A few days later, by chance, I walk past an old dark green shelter in Russell Square. I hear laughter inside. Cabbies come here for a break – for a warm drink, a joke, and maybe something to eat. There are other shelters dotted across town, tiny little things, like marooned beach huts. A cabbie wanders outside, and I smile at him. He raises an Arsenal mug, calls “Afternoon!” and salutes as I go.

“Took me three years,” says John. “Only three or four years ago. Before that I worked for my dad.” We approach Shepherd’s Bush, go round the roundabout with the white and blue water tower. “I couldn’t get decent work. The pay’s not great doing this, but the freedom’s all right.” I say the hours must be good; you can work when you want to. “But I never see my wife. I’m always out in the nights, ’cos the fares are much better. The days, I prefer. Better when you get a long fare.” I’m going to Heathrow from town, and I’m getting expenses, my favourite kind of journey. “It’s easier at night. Less bloody idiots.” A minute later, two schoolgirls run blind across the road, shrieking with laughter. “Apart from them, mind,” he shouts, shoving his hand on the horn. “Watch yourselves, ladies!” And he shrugs. “But what can you say? We’re all young once.”

Once a year, the Public Carriage Office has an Open Day. I go with a friend. “Would you like a balloon?” says a man as we enter, and I nearly shout “YES!” and run round the corridors like a child at a tea party. There’s the corridor of fear, the booking-in and booking-out booths, the big area where the cars are inspected. Today it’s full of stuff for aspiring drivers, and stands for cabbie charities that help underprivileged children. At the front of the yard is a stage with a projector screen, where a Knowledge quiz is underway. It’s in the style of Who Wants To Be A Millionaire? Bill Askwith is asked how we know when the Queen is at Buckingham Palace. One of the answers is “when the lights are on”. Mark Cooper talks about when he picked up Frank Carson.

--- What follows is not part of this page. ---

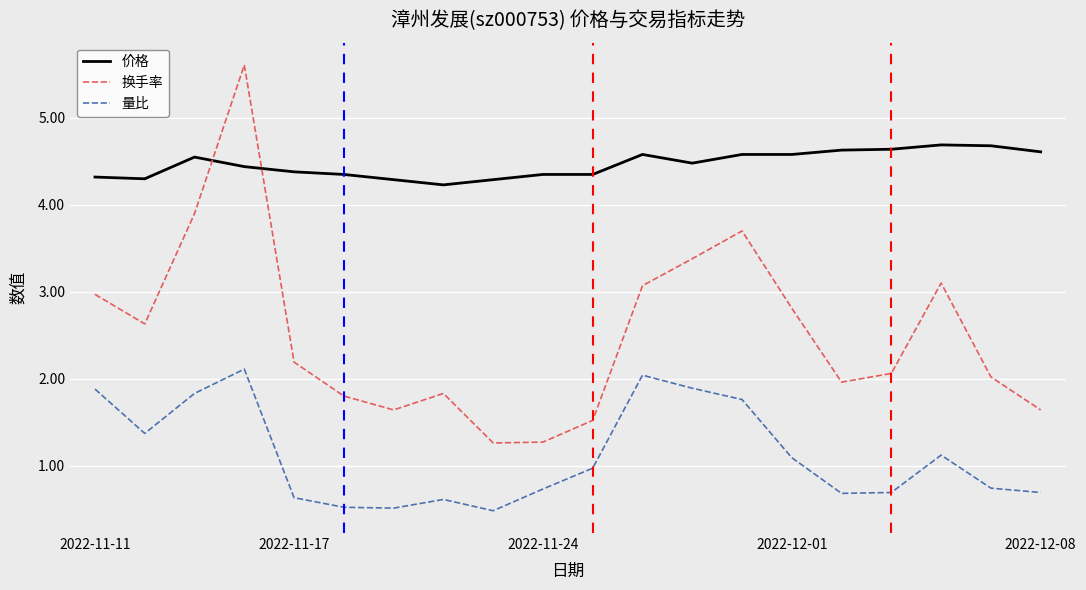

Which series has the widest spread of values?

换手率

Another cabbie mentions picking up Joan Collins, and the crowd goes “Whooooo!” She was, he says proudly, “a very nice lady.”

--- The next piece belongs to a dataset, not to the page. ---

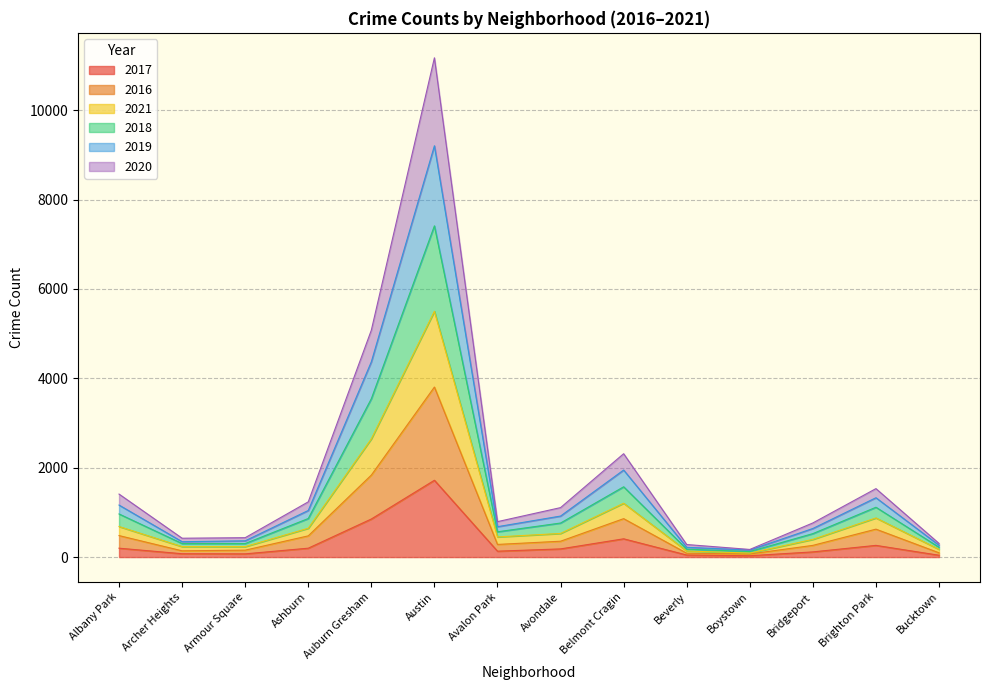

How many data points in 2017 are above 183?

6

We walk outside and sit in the backs of old cabs. I’m told off for leaving a door open. I pick up an application pack and flick through some runs. A single page turns my brain to jelly. I say this to the woman manning the stand. “That’s what it’s like!” she laughs, quite politely. I smile and thank her and wander downstairs; I look at some video screens describing other “cabbie characters” (“he had Sting as a fare – a very good tipper”). I go back outside. I look over to where I work. I want to wave to show that I’ve emerged, safe and unharmed, from the place that makes all those big men so terrified.

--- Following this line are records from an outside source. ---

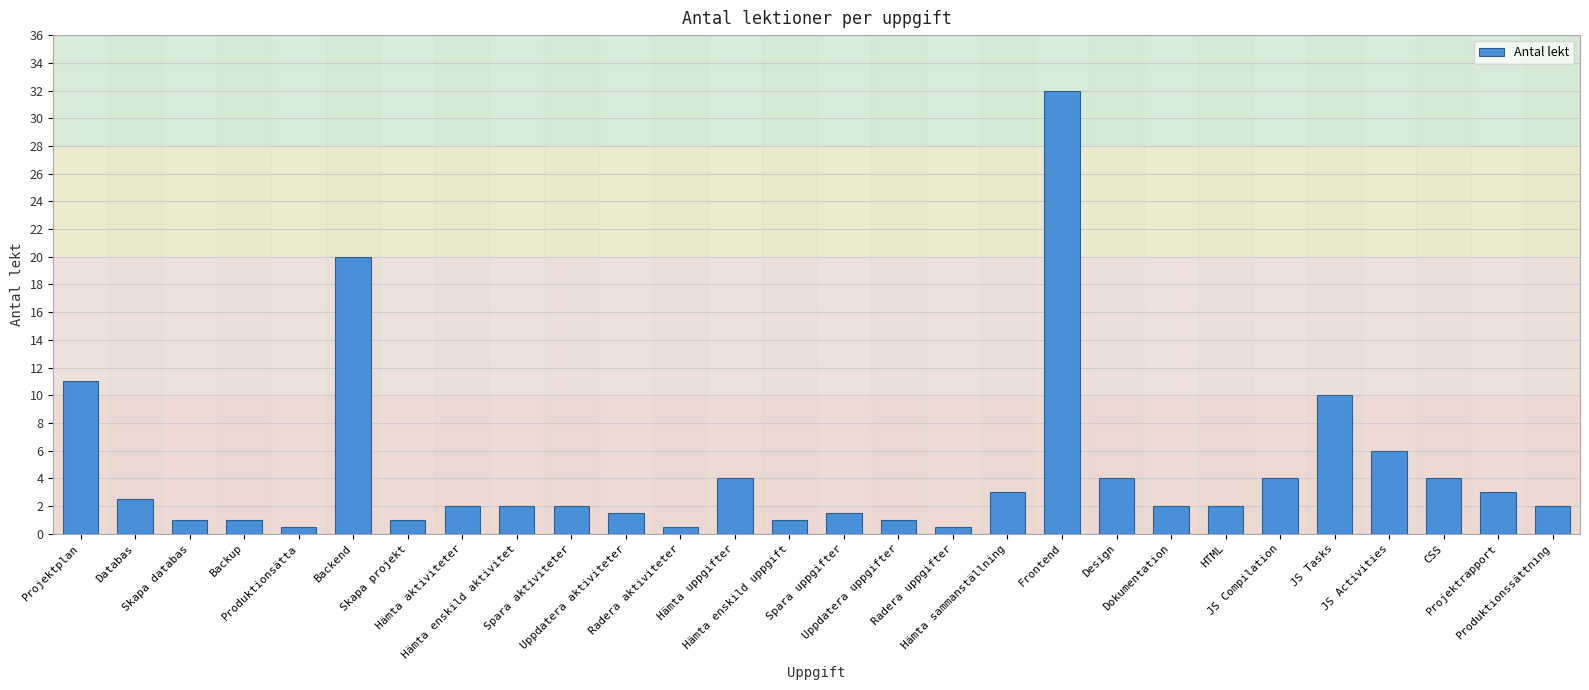

What is the label of the 8th bar from the left?

Hämta aktiviteter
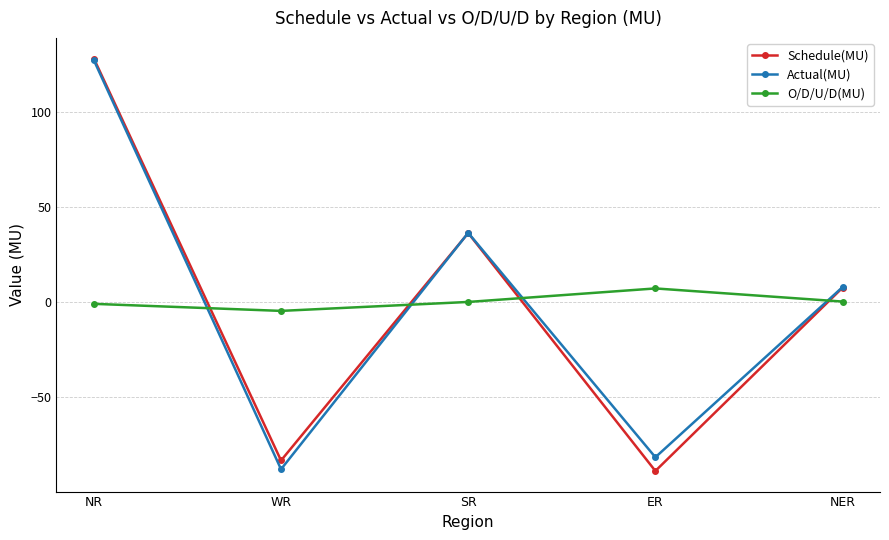

How many intersections are there between Schedule(MU) and O/D/U/D(MU)?

4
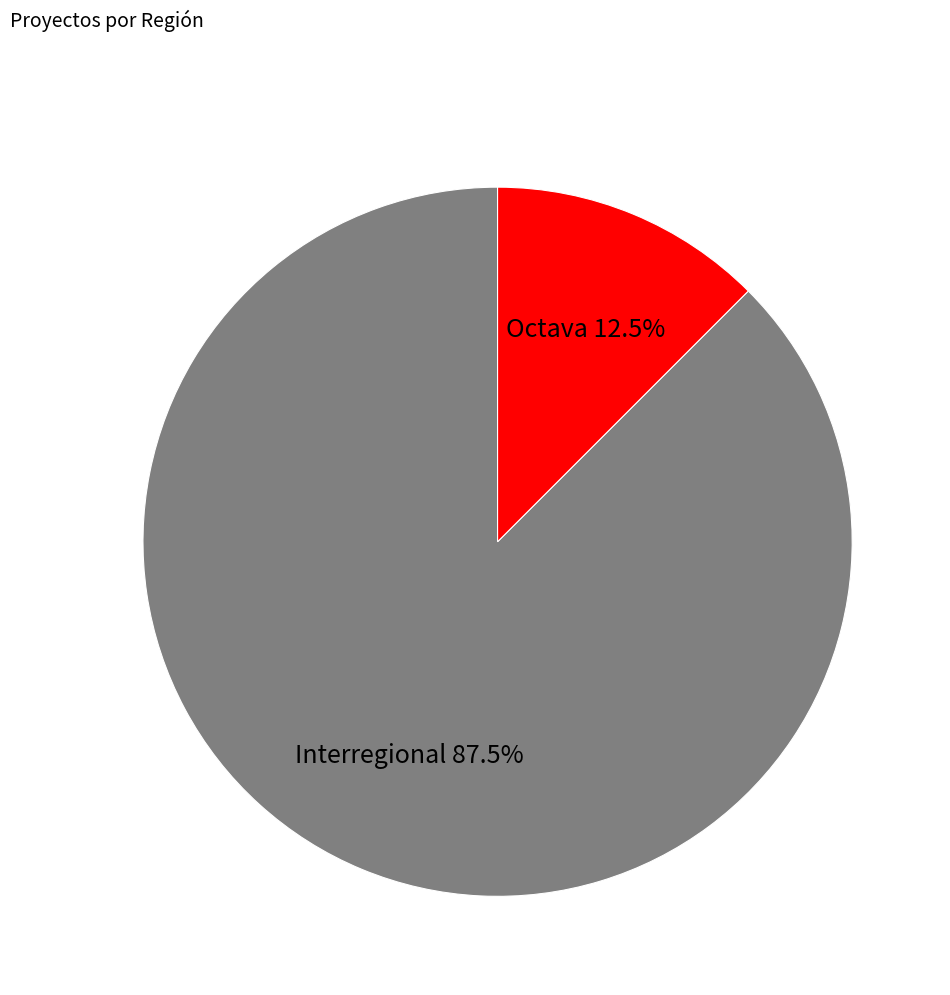

How many slices are in this pie chart?

2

What’s your favourite thing about London?

“Waterloo Bridge,” says Dave, with a sparkle. “You see everything – Westminster at night, all the City, Canary Wharf at the north side.”

“Albert Bridge,” says Alan. “Lit up like a fairy. And it’s on the way home.”

“It changes by the week,” says John. “It used to be Whitehall, down there. I like Smithfields right now. Not much fare up there, though. You’ve got to keep that in mind.”

Reg turns into Muswell Hill Road, and the rain starts to dance down the windows. “It letting me go home at the end of the night!” He laughs broadly again and pulls over. “And there’s the passengers who chat to you like you’re a proper human being.” He smiles. “Thank you for that, love. You get in that house safe. And you best ring that boyfriend to tell him you’re home.”